The problem with the original lambda recursion…
a = lambda k, Nd: 1 – 3/(4*Nd) if k == 2 else a(k-1, Nd) + (1-a(k-1, Nd))/6
… is that the else condition makes 2 recursions of a(k-1, Nd), when only 1 recursion is needed, whose value can be reused in this formula. With 2 recursions, the complexity is a exponential function of k on base 2 (i.e. for k=40 there will be about 2^40 recursions).

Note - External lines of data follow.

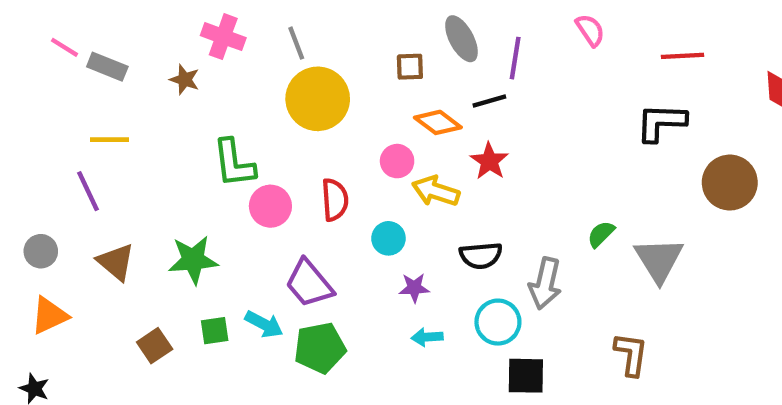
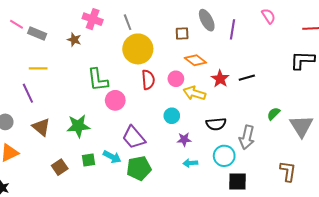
black line: (489, 101) -> (247, 78), moved
red semicircle: (335, 200) -> (148, 80), moved

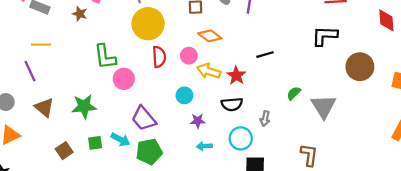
red star: (220, 79) -> (236, 76), moved
gray arrow: (247, 137) -> (265, 119), size x0.6

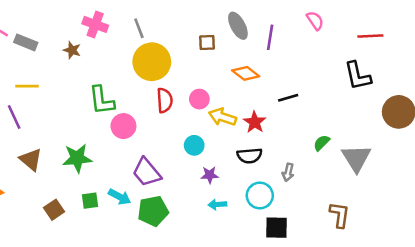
orange diamond: (210, 36) -> (246, 73), moved
black L-shape: (325, 36) -> (358, 76), turned -104

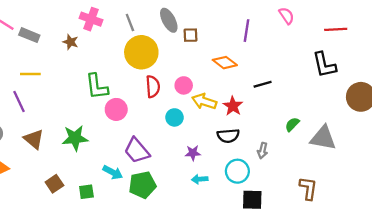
gray ellipse: (238, 26) -> (169, 20), moved
cyan circle: (194, 145) -> (174, 117), moved
gray triangle: (356, 158) -> (323, 138), turned -48
green square: (90, 201) -> (86, 192), moved

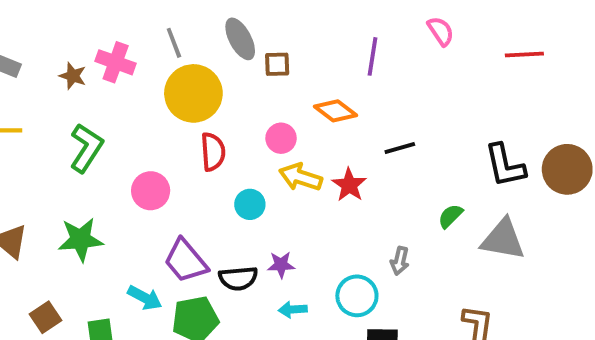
pink cross: (91, 19) -> (116, 62), moved
black L-shape: (324, 65) -> (505, 165), moved
pink circle: (184, 85) -> (281, 138), moved
green L-shape: (97, 87) -> (86, 148), moved, turned -140
black semicircle: (228, 136) -> (238, 278), moved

A simple reuse of the recursion makes the complexity linear on k, as follows:

def a(k, Nd):
if k == 2:
return 1 – 3/(4*Nd)
else:
previous_a = a(k-1, Nd)
return previous_a + (1-previous_a)/6

13. guim86

Reblogged this on d2ab.

14. queenbi

Is Nd must bigger than 1? What if Nd == 1?

15. yummy

I got a KeyError which I believe exist in the range of index

File “….\kmeans_seed_deptk_0413.py”, line 144, in fK
for i in range(thisk) for c in clusters[i]])
KeyError: 2

Any ideas on how to solve this?
I changed thisk to len(mu) and then it would pop up a KeyError: 1.

16. Amr

I need this code in MATLAB or python to MATLAB converter. Any help?

17. Pingback: Steroids Shop
18. mcsimenc

Thanks for sharing

19. mcsimenc

I am seeing best k = maxk-1 for all maxk I have tried, anyone else seeing that?